In Robocode, you deplete your opponent's energy, increase your own energy, and collect points by hitting other bots with bullets. For info about bullet damage and scoring, see Robocode/Game Physics and Robocode/Scoring. For info about different targeting techniques, see Category:Targeting.
The main components of a targeting system are:
- Choosing a target (Melee only) - Find the right balance of conserving energy, collecting bullet damage points, picking off easy targets, and killing bots that are dangerous to you.
- Energy Management - Choosing the right bullet power, or whether to fire or conserve your energy.
- Choosing a firing angle
Targeting as a classification problem
Most descriptions of Robocode targeting systems focus on choosing a firing angle. This is essentially a classification problem. The enemy robot can't react to where you fire your bullets because he can't see your gun or your bullets (until/unless they hit him or one of his bullets). He can, however, see when you fire by monitoring your energy.

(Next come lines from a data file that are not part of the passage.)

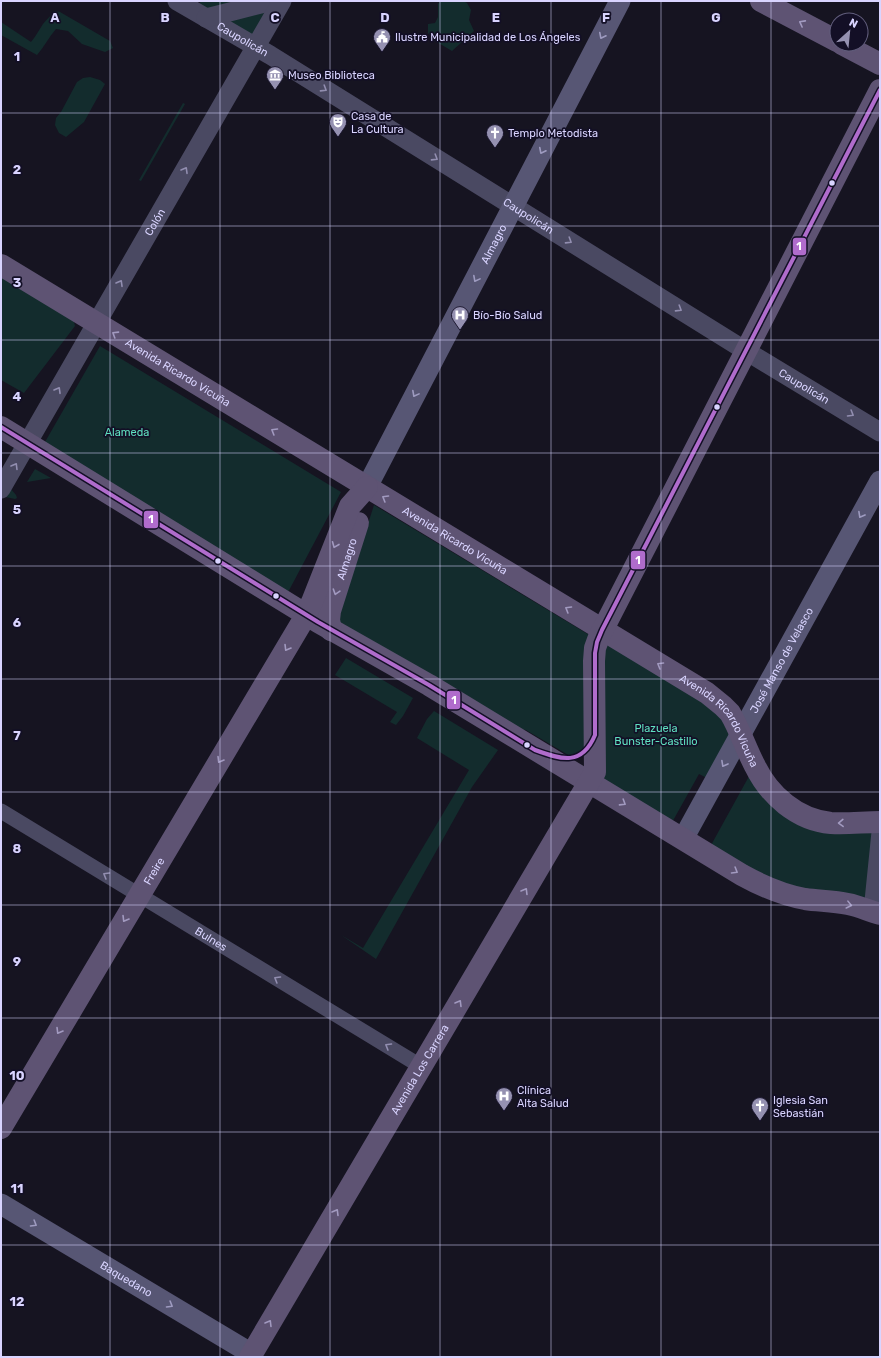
<svg xmlns="http://www.w3.org/2000/svg" width="881" height="1358" font-family="Rubik,sans-serif">
	<rect width="100%" height="100%" fill="#161421"/>
	<path fill="#132c2d" d="M201,1H280L255,44L196,10Z
		M440,1H463L467,3L471,10L469,20L474,31L452,51L435,41L428,33V24L435,23L438,17V4Z
		M54,11L60,12L110,41L113,48L105,52L82,44L68,31L56,29C49,37 44,47 37,55L1,35V22L31,42C36,36 39,30 43,24C47,19 51,16 54,11Z
		M90,77L100,80L105,84L84,122L66,137L59,133L55,125L56,118L61,112L77,82L83,78Z
		M183,103L185,104L141,181L139,180Z
		M1,276L73,318L75,326L24,393L1,380Z
		M100,346L341,492L285,598L41,449Z
		M35,469L51,478L27,482Z
		M5,482L16,495L17,498L15,499L1,496Z
		M374,505L596,639L590,740C584,750 582,754 570,756L526,730L517,729L337,622L342,605Z
		M605,634L704,695L736,734L711,780L699,774L670,826L594,779Z
		M346,658L413,698L403,716L396,725L390,722L397,712L335,675Z
		M434,711L498,750L472,787L376,959L341,935L363,948L469,770L417,738L427,719Z
		M753,769L772,798L880,827V908L797,892L710,847Z"/>
	<g fill="none" stroke-linecap="round" stroke-linejoin="round">
		<g stroke="#4a4962" stroke-width="15">
			<path id="s1" d="M1,811L422,1067"/>
			<path d="M871,911L880,822"/>
		</g>
		<g stroke="#4a4962" stroke-width="19">
			<path id="s2" d="M177,1L270,55L746,351L880,432"/>
			<path d="M206,18L273,1"/>
			<path id="s3" d="M1,489L282,1"/>
		</g>
		<g stroke="#575674" stroke-width="21">
			<path id="s4" d="M367,487L620,1"/>
			<path id="s5" d="M683,839L880,481"/>
			<path id="s6" d="M1,1204L252,1354"/>
		</g>
		<g stroke="#5e5373" stroke-width="22">
			<path d="M761,1L837,41"/>
			<path d="M842,44L880,64"/>
			<path id="s7" d="M1,265L707,693L723,706L730,713C740,730 746,749 755,766C769,795 797,820 831,823C847,824 864,822 880,822"/>
			<path d="M1,427L318,622L429,685L742,875C762,886 783,895 805,899C819,901 833,901 848,904C859,906 869,911 880,914"/>
			<path id="s8" d="M331,630L329,620L330,611L358,523"/>
			<path id="s9" d="M1,1128L302,622L312,602L350,506L367,487"/>
			<path id="s10" d="M250,1357L595,772L594,661L595,648L599,637L880,90"/>
		</g>
		<g stroke="#130f26" stroke-width="7">
			<path id="bus-1" d="M1,427L318,622L429,685L535,750C562,760 582,766 595,735V653L597,642L602,630L880,90"/>
		</g>
		<use href="#bus-1" stroke="#b06ccc" stroke-width="4"/>
	</g>
	<defs><path id="oneway-chevron" d="M-2-3.5L2.5 0L-2 3.5" fill="none" stroke-width="1.6" stroke-linecap="round" stroke-linejoin="round"/></defs>
	<g stroke="#a29ac0">
		<use href="#oneway-chevron" transform="translate(802 23) rotate(-152)"/>
		<use href="#oneway-chevron" transform="translate(115 334) rotate(-148)"/>
		<use href="#oneway-chevron" transform="translate(274 431) rotate(-149)"/>
		<use href="#oneway-chevron" transform="translate(385 498) rotate(-149)"/>
		<use href="#oneway-chevron" transform="translate(335 545) rotate(112)"/>
		<use href="#oneway-chevron" transform="translate(336 592) rotate(108)"/>
		<use href="#oneway-chevron" transform="translate(568 609) rotate(-149)"/>
		<use href="#oneway-chevron" transform="translate(287 648) rotate(121)"/>
		<use href="#oneway-chevron" transform="translate(660 665) rotate(-149)"/>
		<use href="#oneway-chevron" transform="translate(220 760) rotate(121)"/>
		<use href="#oneway-chevron" transform="translate(623 803) rotate(32)"/>
		<use href="#oneway-chevron" transform="translate(841 823) rotate(178)"/>
		<use href="#oneway-chevron" transform="translate(735 871) rotate(31)"/>
		<use href="#oneway-chevron" transform="translate(525 891) rotate(-59)"/>
		<use href="#oneway-chevron" transform="translate(849 905) rotate(14)"/>
		<use href="#oneway-chevron" transform="translate(125 919) rotate(121)"/>
		<use href="#oneway-chevron" transform="translate(459 1003) rotate(-59)"/>
		<use href="#oneway-chevron" transform="translate(59 1031) rotate(121)"/>
		<use href="#oneway-chevron" transform="translate(336 1212) rotate(-59)"/>
		<use href="#oneway-chevron" transform="translate(269 1323) rotate(-59)"/>
	</g>
	<g stroke="#9e9bc0">
		<use href="#oneway-chevron" transform="translate(602 36) rotate(117)"/>
		<use href="#oneway-chevron" transform="translate(542 151) rotate(117)"/>
		<use href="#oneway-chevron" transform="translate(476 279) rotate(118)"/>
		<use href="#oneway-chevron" transform="translate(415 394) rotate(118)"/>
		<use href="#oneway-chevron" transform="translate(861 515) rotate(119)"/>
		<use href="#oneway-chevron" transform="translate(724 764) rotate(119)"/>
		<use href="#oneway-chevron" transform="translate(34 1224) rotate(31)"/>
		<use href="#oneway-chevron" transform="translate(170 1305) rotate(31)"/>
	</g>
	<g stroke="#928eb0">
		<use href="#oneway-chevron" transform="translate(324 89) rotate(32)"/>
		<use href="#oneway-chevron" transform="translate(435 158) rotate(32)"/>
		<use href="#oneway-chevron" transform="translate(185 170) rotate(-60)"/>
		<use href="#oneway-chevron" transform="translate(569 241) rotate(32)"/>
		<use href="#oneway-chevron" transform="translate(120 283) rotate(-60)"/>
		<use href="#oneway-chevron" transform="translate(679 309) rotate(32)"/>
		<use href="#oneway-chevron" transform="translate(58 390) rotate(-60)"/>
		<use href="#oneway-chevron" transform="translate(851 414) rotate(31)"/>
		<use href="#oneway-chevron" transform="translate(15 466) rotate(-59)"/>
		<use href="#oneway-chevron" transform="translate(106 875) rotate(-149)"/>
		<use href="#oneway-chevron" transform="translate(277 979) rotate(-149)"/>
		<use href="#oneway-chevron" transform="translate(388 1046) rotate(-149)"/>
	</g>
	<path fill="none" stroke="#d9d4ff" stroke-width="1" stroke-opacity="0.55" d="M110,1V1357M220,1V1357M330,1V1357M440,1V1357M551,1V1357M661,1V1357M771,1V1357M1,113H880M1,226H880M1,340H880M1,453H880M1,566H880M1,679H880M1,792H880M1,905H880M1,1018H880M1,1132H880M1,1245H880"/>
	<defs>
		<g id="civic-pin" transform="scale(0.9)"><path d="M0 17L-7.5 6A9.5 9.5 0 1 1 7.5 6Z" fill="#9591b1" stroke="#130f26"/><path d="M-.6-6.5H3V-4.5H.6V-3L4-1V1h2V6H-6V1h2V-1L-.6-3ZM-1.2 2.5V6h2.4V2.5Z" fill="#fff"/></g>
		<g id="museum-pin" transform="scale(0.9)"><path d="M0 17L-7.5 6A9.5 9.5 0 1 1 7.5 6Z" fill="#9591b1" stroke="#130f26"/><path d="M0-6L6-3V-2H-6V-3ZM-5-1h2V3h-2ZM-1-1h2V3h-2ZM3-1h2V3H3ZM-6 4H6V6H-6Z" fill="#fff"/></g>
		<g id="theatre-pin" transform="scale(0.9)"><path d="M0 17L-7.5 6A9.5 9.5 0 1 1 7.5 6Z" fill="#9591b1" stroke="#130f26"/><path d="M-5-5.5Q0-4 5-5.5V0Q5 5 0 6Q-5 5-5 0ZM-3.3-2.5H-1v1.5H-3.3ZM1-2.5H3.3v1.5H1ZM-2.8 1Q0 5.5 2.8 1Z" fill="#fff"/></g>
		<g id="church-pin" transform="scale(0.9)"><path d="M0 17L-7.5 6A9.5 9.5 0 1 1 7.5 6Z" fill="#9591b1" stroke="#130f26"/><path d="M-1.2-6h2.4v3.5h3.3v2.4h-3.3V6h-2.4V-.1h-3.3v-2.4h3.3Z" fill="#fff"/></g>
		<g id="hospital-pin" transform="scale(0.9)"><path d="M0 17L-7.5 6A9.5 9.5 0 1 1 7.5 6Z" fill="#9591b1" stroke="#130f26"/><path d="M-5-5h3v3.5h4V-5h3V5h-3V1.5h-4V5h-3Z" fill="#fff"/></g>
	</defs>
	<g fill-rule="evenodd">
		<use href="#civic-pin" x="382" y="37"/>
		<use href="#museum-pin" x="275" y="75"/>
		<use href="#theatre-pin" x="338" y="122"/>
		<use href="#church-pin" x="495" y="133"/>
		<use href="#hospital-pin" x="460" y="315"/>
		<use href="#hospital-pin" x="504" y="1096"/>
		<use href="#church-pin" x="760" y="1106"/>
	</g>
	<g fill="#d9d4ff" stroke="#130f26" stroke-width="1.5">
		<circle cx="832" cy="183" r="3.5"/>
		<circle cx="717" cy="407" r="3.5"/>
		<circle cx="218" cy="561" r="3.5"/>
		<circle cx="276" cy="596" r="3.5"/>
		<circle cx="527" cy="745" r="3.5"/>
	</g>
	<g text-anchor="middle" dominant-baseline="central" stroke-width="3.5" stroke-linejoin="round" paint-order="stroke">
		<g font-size="11" fill="#d9d4ff" stroke="#130f26" text-anchor="start">
			<text x="395" y="37">Ilustre Municipalidad de Los Ángeles</text>
			<text x="288" y="75">Museo Biblioteca</text>
			<text x="351" y="116">Casa de<tspan x="351" dy="13">La Cultura</tspan></text>
			<text x="508" y="133">Templo Metodista</text>
			<text x="473" y="315">Bío-Bío Salud</text>
			<text x="517" y="1090">Clínica<tspan x="517" dy="13">Alta Salud</tspan></text>
			<text x="773" y="1100">Iglesia San<tspan x="773" dy="13">Sebastián</tspan></text>
		</g>
		<g font-size="11" fill="#d9d4ff" stroke="#130f26">
			<text stroke="none"><textPath href="#s2" startOffset="76">Caupolicán</textPath></text>
			<text stroke="none"><textPath href="#s2" startOffset="412">Caupolicán</textPath></text>
			<text stroke="none"><textPath href="#s3" startOffset="308">Colón</textPath></text>
			<text stroke="none"><textPath href="#s4" startOffset="274">Almagro</textPath></text>
			<text stroke="none"><textPath href="#s7" startOffset="207">Avenida Ricardo Vicuña</textPath></text>
			<text stroke="none"><textPath href="#s2" startOffset="736">Caupolicán</textPath></text>
			<text stroke="none"><textPath href="#s7" startOffset="531">Avenida Ricardo Vicuña</textPath></text>
			<text stroke="none"><textPath href="#s8" startOffset="74">Almagro</textPath></text>
			<text stroke="none"><textPath href="#s5" startOffset="204">José Manso de Velasco</textPath></text>
			<text stroke="none"><textPath href="#s7" startOffset="855">Avenida Ricardo Vicuña</textPath></text>
			<text stroke="none"><textPath href="#s9" startOffset="299">Freire</textPath></text>
			<text stroke="none"><textPath href="#s1" startOffset="246">Bulnes</textPath></text>
			<text stroke="none"><textPath href="#s10" startOffset="334">Avenida Los Carrera</textPath></text>
			<text stroke="none"><textPath href="#s6" startOffset="146">Baquedano</textPath></text>
		</g>
		<g font-size="11" fill="#5fe0c0" stroke="#130f26">
			<text x="127" y="432">Alameda</text>
			<text x="656" y="728">Plazuela<tspan x="656" dy="13">Bunster-Castillo</tspan></text>
		</g>
	</g>
	<g font-size="13" text-anchor="middle" font-weight="bold" fill="#d9d4ff" stroke="#130f26" stroke-width="3.5" stroke-linejoin="round" paint-order="stroke">
		<text x="55" y="22">A</text>
		<text x="165" y="22">B</text>
		<text x="275" y="22">C</text>
		<text x="385" y="22">D</text>
		<text x="496" y="22">E</text>
		<text x="606" y="22">F</text>
		<text x="716" y="22">G</text>
		<text x="17" y="61">1</text>
		<text x="17" y="174">2</text>
		<text x="17" y="287">3</text>
		<text x="17" y="401">4</text>
		<text x="17" y="514">5</text>
		<text x="17" y="627">6</text>
		<text x="17" y="740">7</text>
		<text x="17" y="853">8</text>
		<text x="17" y="966">9</text>
		<text x="17" y="1080">10</text>
		<text x="17" y="1193">11</text>
		<text x="17" y="1306">12</text>
	</g>
	<g stroke="#130f26" stroke-width="1.5">
		<rect x="792" y="237" width="15" height="19" rx="4" fill="#b06ccc"/>
		<rect x="143" y="510" width="16" height="19" rx="4" fill="#b06ccc"/>
		<rect x="630" y="550" width="16" height="20" rx="4" fill="#b06ccc"/>
		<rect x="446" y="690" width="15" height="20" rx="4" fill="#b06ccc"/>
	</g>
	<g font-size="11" text-anchor="middle" font-weight="bold" fill="#fff">
		<text x="799" y="250">1</text>
		<text x="151" y="523">1</text>
		<text x="638" y="564">1</text>
		<text x="454" y="704">1</text>
	</g>
	<rect width="881" height="1358" fill="none" stroke="#d9d4ff" stroke-width="4"/>
	<g transform="translate(849 32) rotate(27)"><circle r="19" fill="#130f26" stroke="#625e7d"/>
	<path d="M0-3L7 15L0 10L-7 15Z" fill="#9591b1"/>
	<text y="-6" font-size="11" font-weight="bold" text-anchor="middle" fill="#d9d4ff">N</text>
	</g>
</svg>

Some aspects that make Robocode targeting an interesting classification problem are:
- You have a very small amount of time per tick to make a decision. Dropping in the most sophisticated classification algorithm you can find in a textbook won't work. The time you have needs to be split between collecting data and generating firing angles.
- You have to continually make decisions with a changing data set. When you have no data, when you have 50 ticks, 500 ticks, or 20,000 ticks of data, your algorithm has to perform well and remain fast.
- Improving a classification algorithm is hard. Some of the biggest advancements come from insights into collecting data accurately and how inputs and outputs are represented, like GuessFactors, innovative wall distance measurements, precise max escape angles, precise wave intersection, and choosing the right gun.
Common gun configurations
Some of the most common learning gun configurations are:
- Pattern Matching / Play It Forward - Use the enemy's recent movements as the input, find a time in the past when his relative movements were similar, and guess that he will continue in the same fashion as he did in the most similar previous situation.
- Visit Count Stats / Segmentation / GuessFactors (aka GuessFactor Targeting (traditional)) - Choose a few attributes to describe firing situations, segment them into a multi-dimensional array that covers all possible situation, and tally the hitting GuessFactor in each situation encountered (like a multi-variate histogram). At fire time, fire at the most often visited GuessFactor for the segment describing the current situation.
- Dynamic Clustering / GuessFactors - Choose a few attributes to describe firing situations, log the attributes and hitting GuessFactor for every situation encountered. At fire time, choose some number of similar situations from your log, and find the densest area of the graph of the corresponding GuessFactors.